The Norman Y. Mineta San José International Airport (SJA) is undergoing what it calls a "Monster Project"; that is, a multi-faceted $1.5-billion upgrade that will bring it up to par with the best airports in the country. Already runways have been extended, and some facilities upgraded.
The first phase upgrade began in 2004 and is scheduled for completion by 2010. It includes a new 380,000-square-foot North Concourse, a new Terminal B, the demolition of Terminal C, and upgrades to Terminal A. Roadways at and to the airport will be upgraded, and a new 3,400-space parking garage will be built. Terminal A improvements and Terminal B construction will start in 2008. Terminal C is set for demolition in 2010.
Recently the new $355-million North Concourse celebrated its midway topping out with a dedication by the airports' namesake, Norman Y. Mineta, former mayor of San José, as well as former U.S. Secretary of Transportation. The new facility will eventually feature nine new commercial aircraft gates, passenger hold rooms, state-of-the-art baggage security systems, and other passenger amenities. The North Concourse should be ready for air traffic by late 2008, according to Gary Lamb, project executive with Gilbane Building Company, the construction manager.
New Concourse Construction
Lamb says of the airport construction site, "It's a tight site — every day is kind of like a 'Rubik's Cube' to coordinate working with the array of contractors and the subs." Tony Kostakis, Gilbane construction manager for the new concourse, described some of the challenges of the early construction:
"The basement area was excavated approximately 25 feet below grade.
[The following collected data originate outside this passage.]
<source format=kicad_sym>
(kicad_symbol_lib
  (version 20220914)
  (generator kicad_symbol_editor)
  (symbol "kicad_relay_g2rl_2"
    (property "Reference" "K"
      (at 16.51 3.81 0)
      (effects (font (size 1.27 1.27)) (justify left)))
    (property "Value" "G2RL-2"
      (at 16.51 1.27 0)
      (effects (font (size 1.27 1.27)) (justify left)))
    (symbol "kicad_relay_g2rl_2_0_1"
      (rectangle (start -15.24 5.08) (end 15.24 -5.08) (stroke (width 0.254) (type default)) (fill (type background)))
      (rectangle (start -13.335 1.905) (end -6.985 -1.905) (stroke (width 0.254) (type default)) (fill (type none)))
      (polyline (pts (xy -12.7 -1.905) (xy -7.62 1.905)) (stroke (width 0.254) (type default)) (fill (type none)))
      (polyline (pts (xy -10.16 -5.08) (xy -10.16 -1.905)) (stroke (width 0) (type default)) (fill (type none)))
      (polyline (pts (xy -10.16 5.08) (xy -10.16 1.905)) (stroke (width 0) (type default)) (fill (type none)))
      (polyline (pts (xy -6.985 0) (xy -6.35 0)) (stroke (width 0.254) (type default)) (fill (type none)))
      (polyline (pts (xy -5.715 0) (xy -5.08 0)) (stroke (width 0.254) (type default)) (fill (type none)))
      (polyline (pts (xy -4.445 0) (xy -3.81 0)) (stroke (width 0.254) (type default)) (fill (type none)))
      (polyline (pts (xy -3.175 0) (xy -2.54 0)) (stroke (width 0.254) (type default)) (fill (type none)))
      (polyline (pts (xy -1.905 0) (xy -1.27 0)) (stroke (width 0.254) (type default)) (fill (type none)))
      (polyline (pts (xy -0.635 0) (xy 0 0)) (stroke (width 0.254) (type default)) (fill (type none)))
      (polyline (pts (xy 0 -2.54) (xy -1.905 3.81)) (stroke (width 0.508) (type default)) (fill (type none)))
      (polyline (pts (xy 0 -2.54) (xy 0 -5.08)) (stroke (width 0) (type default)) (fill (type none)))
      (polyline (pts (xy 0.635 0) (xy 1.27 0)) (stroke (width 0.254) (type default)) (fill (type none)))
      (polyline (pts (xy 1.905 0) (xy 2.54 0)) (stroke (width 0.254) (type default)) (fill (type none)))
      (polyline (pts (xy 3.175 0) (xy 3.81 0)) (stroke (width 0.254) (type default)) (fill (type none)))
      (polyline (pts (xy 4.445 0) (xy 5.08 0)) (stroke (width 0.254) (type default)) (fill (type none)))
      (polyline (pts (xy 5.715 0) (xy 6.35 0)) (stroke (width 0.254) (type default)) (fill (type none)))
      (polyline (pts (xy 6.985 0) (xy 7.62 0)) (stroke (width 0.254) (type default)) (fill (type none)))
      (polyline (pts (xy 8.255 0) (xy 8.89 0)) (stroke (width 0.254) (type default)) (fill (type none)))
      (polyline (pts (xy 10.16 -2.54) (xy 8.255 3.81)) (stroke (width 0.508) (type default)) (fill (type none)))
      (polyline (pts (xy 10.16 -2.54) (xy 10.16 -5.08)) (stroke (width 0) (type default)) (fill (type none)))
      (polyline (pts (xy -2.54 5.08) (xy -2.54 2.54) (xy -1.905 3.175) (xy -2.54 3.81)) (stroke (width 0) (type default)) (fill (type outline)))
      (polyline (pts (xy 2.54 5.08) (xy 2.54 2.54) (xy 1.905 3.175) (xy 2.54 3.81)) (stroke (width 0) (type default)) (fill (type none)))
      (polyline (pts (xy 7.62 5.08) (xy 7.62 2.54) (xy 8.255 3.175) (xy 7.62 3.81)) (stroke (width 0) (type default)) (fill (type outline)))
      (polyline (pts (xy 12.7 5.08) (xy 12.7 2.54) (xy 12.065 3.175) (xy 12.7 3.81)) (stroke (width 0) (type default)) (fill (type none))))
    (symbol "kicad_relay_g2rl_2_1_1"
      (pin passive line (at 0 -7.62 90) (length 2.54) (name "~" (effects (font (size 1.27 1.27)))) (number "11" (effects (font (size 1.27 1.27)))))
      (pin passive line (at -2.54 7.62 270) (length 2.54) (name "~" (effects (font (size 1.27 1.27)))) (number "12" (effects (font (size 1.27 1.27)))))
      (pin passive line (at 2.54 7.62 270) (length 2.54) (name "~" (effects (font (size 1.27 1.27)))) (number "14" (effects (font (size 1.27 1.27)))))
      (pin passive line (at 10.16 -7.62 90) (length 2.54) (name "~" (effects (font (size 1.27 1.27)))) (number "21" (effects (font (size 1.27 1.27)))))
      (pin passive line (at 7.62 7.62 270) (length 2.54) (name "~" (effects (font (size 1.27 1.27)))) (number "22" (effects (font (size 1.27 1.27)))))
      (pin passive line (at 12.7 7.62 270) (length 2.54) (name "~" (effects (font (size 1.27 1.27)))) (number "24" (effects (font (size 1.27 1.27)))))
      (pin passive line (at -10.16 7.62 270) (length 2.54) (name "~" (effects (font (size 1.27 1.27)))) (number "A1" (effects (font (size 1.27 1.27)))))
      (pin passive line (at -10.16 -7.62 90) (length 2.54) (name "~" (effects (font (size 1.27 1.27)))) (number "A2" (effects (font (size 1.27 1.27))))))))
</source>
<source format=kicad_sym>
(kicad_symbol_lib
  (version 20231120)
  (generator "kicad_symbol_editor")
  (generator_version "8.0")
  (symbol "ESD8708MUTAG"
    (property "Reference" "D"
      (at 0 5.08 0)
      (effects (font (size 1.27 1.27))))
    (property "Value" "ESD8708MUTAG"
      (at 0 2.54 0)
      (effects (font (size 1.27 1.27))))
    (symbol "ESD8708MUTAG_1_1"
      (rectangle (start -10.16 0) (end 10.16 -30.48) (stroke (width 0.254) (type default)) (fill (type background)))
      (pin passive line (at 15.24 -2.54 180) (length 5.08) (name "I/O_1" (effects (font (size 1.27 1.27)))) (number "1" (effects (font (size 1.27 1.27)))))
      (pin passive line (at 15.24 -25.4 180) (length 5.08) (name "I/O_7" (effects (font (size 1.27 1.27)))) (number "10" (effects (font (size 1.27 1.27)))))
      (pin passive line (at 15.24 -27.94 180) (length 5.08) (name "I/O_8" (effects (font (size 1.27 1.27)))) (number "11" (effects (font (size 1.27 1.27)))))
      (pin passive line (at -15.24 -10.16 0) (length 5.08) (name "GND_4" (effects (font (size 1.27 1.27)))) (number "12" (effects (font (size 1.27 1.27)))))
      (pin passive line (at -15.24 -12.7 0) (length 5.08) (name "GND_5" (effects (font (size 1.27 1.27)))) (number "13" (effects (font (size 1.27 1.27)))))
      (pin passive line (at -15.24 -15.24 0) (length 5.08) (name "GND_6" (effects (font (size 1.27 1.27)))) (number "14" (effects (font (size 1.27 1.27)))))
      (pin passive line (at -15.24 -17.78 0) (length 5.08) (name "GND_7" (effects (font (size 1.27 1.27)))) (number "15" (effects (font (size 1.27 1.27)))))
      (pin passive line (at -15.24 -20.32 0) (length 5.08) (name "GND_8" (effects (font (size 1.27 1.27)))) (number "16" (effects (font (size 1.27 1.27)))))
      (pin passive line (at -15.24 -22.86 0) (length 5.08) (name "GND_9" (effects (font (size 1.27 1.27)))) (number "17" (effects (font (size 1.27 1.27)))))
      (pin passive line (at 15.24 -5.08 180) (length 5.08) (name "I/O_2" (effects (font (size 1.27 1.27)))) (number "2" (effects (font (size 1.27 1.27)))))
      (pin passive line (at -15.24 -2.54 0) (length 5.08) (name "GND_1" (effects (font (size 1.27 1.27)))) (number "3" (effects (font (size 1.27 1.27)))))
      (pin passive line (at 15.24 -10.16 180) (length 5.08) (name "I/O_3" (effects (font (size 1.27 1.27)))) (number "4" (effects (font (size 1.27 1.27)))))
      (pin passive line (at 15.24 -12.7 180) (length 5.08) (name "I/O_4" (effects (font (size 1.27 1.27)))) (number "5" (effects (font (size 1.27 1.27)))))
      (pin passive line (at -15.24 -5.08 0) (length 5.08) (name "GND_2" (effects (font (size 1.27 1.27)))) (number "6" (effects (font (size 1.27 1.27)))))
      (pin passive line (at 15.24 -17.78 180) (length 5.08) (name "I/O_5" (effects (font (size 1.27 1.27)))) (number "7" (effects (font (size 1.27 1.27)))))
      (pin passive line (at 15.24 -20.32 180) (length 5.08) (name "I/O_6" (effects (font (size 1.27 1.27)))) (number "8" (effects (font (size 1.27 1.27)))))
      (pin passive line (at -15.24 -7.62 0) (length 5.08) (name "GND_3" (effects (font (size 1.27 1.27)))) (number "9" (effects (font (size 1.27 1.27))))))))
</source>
We off-hauled 150,000 cubic yards to a city-owned site." Then there was the critical issue of keeping the water table at bay.
"The dewatering consisted of 54 deep wells that pumped 700 million gallons of water over a 700-day time period, through 12-inch pipe that ran the entire perimeter of the excavation, into five each Baker tanks. These filtered the water before it was transferred 'clean' into the Guadaloupe River," he said.
"The waterproofing consisted of a Laurenco three-ply waterproofing membrane with a mastic adhesive. The waterproofing membrane made the entire basement level like a bathtub/water balloon. The waterproofing application was below the concrete and then continued to the first floor slab, totally enclosing all the concrete."
The basement floor is a 3-foot-thick reinforced concrete slab. The walls are 18-inch-thick double mat reinforcing with shot-crete walls.
Kostakis said there is the normal fleet of excavators, backhoes, man-lifts, concrete pumps trucks, cranes, skid steers, etc. being used, but, "The proximity of the cranes used required a permit (7460) issued by the FAA," he said. "A major challenge was that the building connects to the two adjacent buildings (north and south). This necessitated either night-time airside deliveries, to not interfere with aircraft traffic movement, or else the construction of three shored bridges over the first-floor concrete deck. We chose the bridge method. These were removed as the structural steel was erected from north to south."
Kostakis said the entire project is proceeding on a fast-track schedule.